What the exercise asks :: This exercise asks for an exact transcription of every entry.

Dataset entries ::
++++++++++

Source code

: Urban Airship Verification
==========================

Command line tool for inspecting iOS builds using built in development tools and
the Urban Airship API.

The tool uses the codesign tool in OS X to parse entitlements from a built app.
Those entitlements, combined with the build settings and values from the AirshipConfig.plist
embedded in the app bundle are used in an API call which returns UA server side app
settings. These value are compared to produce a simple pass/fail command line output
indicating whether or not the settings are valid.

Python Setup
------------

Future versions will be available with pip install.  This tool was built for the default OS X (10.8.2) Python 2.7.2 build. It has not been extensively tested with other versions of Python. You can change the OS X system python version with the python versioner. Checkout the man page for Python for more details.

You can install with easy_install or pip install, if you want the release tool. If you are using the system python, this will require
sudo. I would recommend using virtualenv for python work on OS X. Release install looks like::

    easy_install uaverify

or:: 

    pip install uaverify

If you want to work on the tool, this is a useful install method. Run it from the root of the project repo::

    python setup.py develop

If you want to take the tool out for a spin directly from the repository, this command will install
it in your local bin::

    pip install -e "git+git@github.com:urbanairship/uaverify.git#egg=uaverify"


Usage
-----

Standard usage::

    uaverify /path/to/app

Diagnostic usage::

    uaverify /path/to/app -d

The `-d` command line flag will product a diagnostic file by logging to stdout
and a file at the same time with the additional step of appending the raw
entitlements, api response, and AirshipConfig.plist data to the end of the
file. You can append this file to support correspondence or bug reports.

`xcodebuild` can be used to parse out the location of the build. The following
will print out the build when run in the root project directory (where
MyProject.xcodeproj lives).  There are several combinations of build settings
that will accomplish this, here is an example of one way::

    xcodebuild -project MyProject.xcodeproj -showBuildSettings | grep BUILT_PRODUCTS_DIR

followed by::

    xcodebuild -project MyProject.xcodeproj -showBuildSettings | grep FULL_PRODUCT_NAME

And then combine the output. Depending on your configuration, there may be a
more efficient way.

++++++++++

Task solution ::
Source code

: Urban Airship Verification
==========================

Command line tool for inspecting iOS builds using built in development tools and
the Urban Airship API.

The tool uses the codesign tool in OS X to parse entitlements from a built app.
Those entitlements, combined with the build settings and values from the AirshipConfig.plist
embedded in the app bundle are used in an API call which returns UA server side app
settings. These value are compared to produce a simple pass/fail command line output
indicating whether or not the settings are valid.

Python Setup
------------

Future versions will be available with pip install.  This tool was built for the default OS X (10.8.2) Python 2.7.2 build. It has not been extensively tested with other versions of Python. You can change the OS X system python version with the python versioner. Checkout the man page for Python for more details.

You can install with easy_install or pip install, if you want the release tool. If you are using the system python, this will require
sudo. I would recommend using virtualenv for python work on OS X. Release install looks like::

    easy_install uaverify

or:: 

    pip install uaverify

If you want to work on the tool, this is a useful install method. Run it from the root of the project repo::

    python setup.py develop

If you want to take the tool out for a spin directly from the repository, this command will install
it in your local bin::

    pip install -e "git+git@github.com:urbanairship/uaverify.git#egg=uaverify"


Usage
-----

Standard usage::

    uaverify /path/to/app

Diagnostic usage::

    uaverify /path/to/app -d

The `-d` command line flag will product a diagnostic file by logging to stdout
and a file at the same time with the additional step of appending the raw
entitlements, api response, and AirshipConfig.plist data to the end of the
file. You can append this file to support correspondence or bug reports.

`xcodebuild` can be used to parse out the location of the build. The following
will print out the build when run in the root project directory (where
MyProject.xcodeproj lives).  There are several combinations of build settings
that will accomplish this, here is an example of one way::

    xcodebuild -project MyProject.xcodeproj -showBuildSettings | grep BUILT_PRODUCTS_DIR

followed by::

    xcodebuild -project MyProject.xcodeproj -showBuildSettings | grep FULL_PRODUCT_NAME

And then combine the output. Depending on your configuration, there may be a
more efficient way.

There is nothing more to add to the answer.